Reproduce verbatim the lines of the records starting with the line that contains "pose: elev=244.4 azim=261.6" and going on through the end of the records, both ends included.

--------------------

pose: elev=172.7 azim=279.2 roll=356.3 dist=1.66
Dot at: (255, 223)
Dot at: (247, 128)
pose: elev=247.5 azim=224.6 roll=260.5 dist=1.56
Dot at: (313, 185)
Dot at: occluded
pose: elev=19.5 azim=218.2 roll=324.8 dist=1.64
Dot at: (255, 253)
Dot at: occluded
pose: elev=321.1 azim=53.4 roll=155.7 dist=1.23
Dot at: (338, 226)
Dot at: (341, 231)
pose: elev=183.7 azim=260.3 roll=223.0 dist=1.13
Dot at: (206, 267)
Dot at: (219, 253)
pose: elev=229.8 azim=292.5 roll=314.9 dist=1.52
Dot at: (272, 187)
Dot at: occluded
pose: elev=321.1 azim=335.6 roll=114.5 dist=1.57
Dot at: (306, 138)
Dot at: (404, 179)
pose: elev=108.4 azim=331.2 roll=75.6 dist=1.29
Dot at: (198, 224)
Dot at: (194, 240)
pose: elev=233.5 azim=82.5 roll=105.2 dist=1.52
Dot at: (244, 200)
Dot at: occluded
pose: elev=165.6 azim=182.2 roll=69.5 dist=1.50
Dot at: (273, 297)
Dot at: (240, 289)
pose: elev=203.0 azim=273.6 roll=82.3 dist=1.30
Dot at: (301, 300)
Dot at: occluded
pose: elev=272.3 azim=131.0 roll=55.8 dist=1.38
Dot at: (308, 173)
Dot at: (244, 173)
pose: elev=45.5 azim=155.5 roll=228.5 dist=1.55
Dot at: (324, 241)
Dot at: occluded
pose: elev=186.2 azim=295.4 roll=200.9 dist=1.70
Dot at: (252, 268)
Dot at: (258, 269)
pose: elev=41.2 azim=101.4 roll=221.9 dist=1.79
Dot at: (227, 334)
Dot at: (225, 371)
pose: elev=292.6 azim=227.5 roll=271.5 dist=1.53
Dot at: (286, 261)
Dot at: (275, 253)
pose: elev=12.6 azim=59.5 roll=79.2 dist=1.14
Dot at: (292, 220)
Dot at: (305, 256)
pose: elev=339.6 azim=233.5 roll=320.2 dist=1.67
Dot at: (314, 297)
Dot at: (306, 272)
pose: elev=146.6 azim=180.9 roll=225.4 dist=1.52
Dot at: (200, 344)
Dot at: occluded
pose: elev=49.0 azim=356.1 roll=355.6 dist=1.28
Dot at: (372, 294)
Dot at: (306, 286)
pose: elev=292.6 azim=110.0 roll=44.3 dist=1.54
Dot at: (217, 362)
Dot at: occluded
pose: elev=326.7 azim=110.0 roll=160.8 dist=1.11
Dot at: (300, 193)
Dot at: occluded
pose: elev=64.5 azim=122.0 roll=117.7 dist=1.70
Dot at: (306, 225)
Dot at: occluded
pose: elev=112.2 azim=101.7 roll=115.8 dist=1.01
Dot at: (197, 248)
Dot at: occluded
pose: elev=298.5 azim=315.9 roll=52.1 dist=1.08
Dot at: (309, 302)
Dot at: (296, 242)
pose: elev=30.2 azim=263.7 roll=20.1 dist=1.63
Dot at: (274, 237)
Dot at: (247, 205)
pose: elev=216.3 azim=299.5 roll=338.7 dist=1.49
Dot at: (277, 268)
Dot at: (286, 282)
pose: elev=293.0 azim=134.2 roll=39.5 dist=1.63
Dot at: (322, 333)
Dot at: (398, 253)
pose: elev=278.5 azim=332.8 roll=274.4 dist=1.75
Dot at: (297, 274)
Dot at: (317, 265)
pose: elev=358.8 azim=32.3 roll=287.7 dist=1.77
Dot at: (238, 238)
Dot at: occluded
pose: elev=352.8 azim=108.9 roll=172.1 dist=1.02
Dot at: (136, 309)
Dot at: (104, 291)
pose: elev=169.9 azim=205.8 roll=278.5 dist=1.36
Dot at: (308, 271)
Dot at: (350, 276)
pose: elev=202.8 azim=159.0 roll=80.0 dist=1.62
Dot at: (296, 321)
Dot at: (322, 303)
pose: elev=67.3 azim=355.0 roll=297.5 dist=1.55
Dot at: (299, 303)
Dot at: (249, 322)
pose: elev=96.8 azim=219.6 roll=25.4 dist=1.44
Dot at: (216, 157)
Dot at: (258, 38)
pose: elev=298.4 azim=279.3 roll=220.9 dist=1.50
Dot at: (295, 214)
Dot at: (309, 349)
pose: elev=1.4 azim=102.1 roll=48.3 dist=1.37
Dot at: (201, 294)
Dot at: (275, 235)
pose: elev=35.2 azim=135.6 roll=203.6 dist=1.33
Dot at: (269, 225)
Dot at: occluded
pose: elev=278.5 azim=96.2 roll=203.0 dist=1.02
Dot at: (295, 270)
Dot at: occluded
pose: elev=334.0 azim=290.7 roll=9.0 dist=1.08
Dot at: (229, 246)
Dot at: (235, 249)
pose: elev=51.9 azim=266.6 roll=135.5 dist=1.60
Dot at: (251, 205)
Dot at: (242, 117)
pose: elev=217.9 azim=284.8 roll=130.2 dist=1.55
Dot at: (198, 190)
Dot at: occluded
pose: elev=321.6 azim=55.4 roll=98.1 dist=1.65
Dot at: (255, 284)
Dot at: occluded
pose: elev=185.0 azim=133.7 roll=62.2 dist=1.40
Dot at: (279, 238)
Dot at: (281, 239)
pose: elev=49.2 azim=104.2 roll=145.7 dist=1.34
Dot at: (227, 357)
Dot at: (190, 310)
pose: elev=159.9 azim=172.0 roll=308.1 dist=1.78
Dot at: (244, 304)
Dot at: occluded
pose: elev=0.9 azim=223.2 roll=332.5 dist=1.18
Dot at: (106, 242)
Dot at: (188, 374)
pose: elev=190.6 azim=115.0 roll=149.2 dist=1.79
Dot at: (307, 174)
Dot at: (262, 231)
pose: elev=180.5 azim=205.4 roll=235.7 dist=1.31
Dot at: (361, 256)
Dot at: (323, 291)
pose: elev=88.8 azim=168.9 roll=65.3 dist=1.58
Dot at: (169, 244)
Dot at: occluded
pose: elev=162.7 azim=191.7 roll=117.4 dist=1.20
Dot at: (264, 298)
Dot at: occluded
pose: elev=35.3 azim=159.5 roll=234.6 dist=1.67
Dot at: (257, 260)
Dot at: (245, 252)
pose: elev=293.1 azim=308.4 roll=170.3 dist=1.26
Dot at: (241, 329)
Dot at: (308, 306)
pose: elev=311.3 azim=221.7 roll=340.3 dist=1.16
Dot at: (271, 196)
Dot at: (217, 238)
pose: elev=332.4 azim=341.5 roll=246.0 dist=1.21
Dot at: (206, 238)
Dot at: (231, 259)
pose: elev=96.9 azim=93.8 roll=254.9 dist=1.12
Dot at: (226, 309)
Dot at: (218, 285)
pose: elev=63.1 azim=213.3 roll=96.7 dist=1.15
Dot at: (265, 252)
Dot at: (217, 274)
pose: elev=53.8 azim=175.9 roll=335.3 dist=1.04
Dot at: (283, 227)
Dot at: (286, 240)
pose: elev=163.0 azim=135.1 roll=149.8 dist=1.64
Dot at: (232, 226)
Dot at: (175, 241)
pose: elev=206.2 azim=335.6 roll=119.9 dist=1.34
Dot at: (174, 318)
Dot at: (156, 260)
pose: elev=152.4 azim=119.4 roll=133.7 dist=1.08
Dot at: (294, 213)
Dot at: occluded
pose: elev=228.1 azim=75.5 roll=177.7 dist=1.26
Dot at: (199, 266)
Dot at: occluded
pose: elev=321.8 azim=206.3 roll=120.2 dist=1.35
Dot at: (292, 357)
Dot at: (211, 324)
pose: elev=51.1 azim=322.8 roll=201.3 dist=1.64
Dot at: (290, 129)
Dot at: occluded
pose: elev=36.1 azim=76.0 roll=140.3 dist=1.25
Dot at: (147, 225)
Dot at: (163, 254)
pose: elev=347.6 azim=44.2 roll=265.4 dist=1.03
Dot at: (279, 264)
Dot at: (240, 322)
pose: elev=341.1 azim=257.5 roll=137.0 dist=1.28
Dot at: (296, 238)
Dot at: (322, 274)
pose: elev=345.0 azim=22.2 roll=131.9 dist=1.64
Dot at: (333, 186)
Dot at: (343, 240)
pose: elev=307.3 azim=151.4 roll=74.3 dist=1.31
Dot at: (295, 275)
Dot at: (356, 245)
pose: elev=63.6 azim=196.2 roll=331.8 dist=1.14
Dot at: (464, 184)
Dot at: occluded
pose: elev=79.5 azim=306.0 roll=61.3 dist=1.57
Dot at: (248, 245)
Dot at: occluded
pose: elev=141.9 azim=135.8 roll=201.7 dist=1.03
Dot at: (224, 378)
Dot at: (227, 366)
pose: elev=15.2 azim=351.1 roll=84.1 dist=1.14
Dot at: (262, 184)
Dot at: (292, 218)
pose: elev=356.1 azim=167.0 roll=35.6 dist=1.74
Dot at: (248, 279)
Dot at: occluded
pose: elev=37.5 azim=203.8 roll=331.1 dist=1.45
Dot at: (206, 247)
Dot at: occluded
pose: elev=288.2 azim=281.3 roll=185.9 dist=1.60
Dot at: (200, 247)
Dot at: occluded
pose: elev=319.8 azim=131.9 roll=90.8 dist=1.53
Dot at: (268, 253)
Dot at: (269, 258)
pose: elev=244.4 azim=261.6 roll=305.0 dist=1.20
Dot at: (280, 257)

--------------------

THE SOLUTION
pose: elev=244.4 azim=261.6 roll=305.0 dist=1.20
Dot at: (280, 257)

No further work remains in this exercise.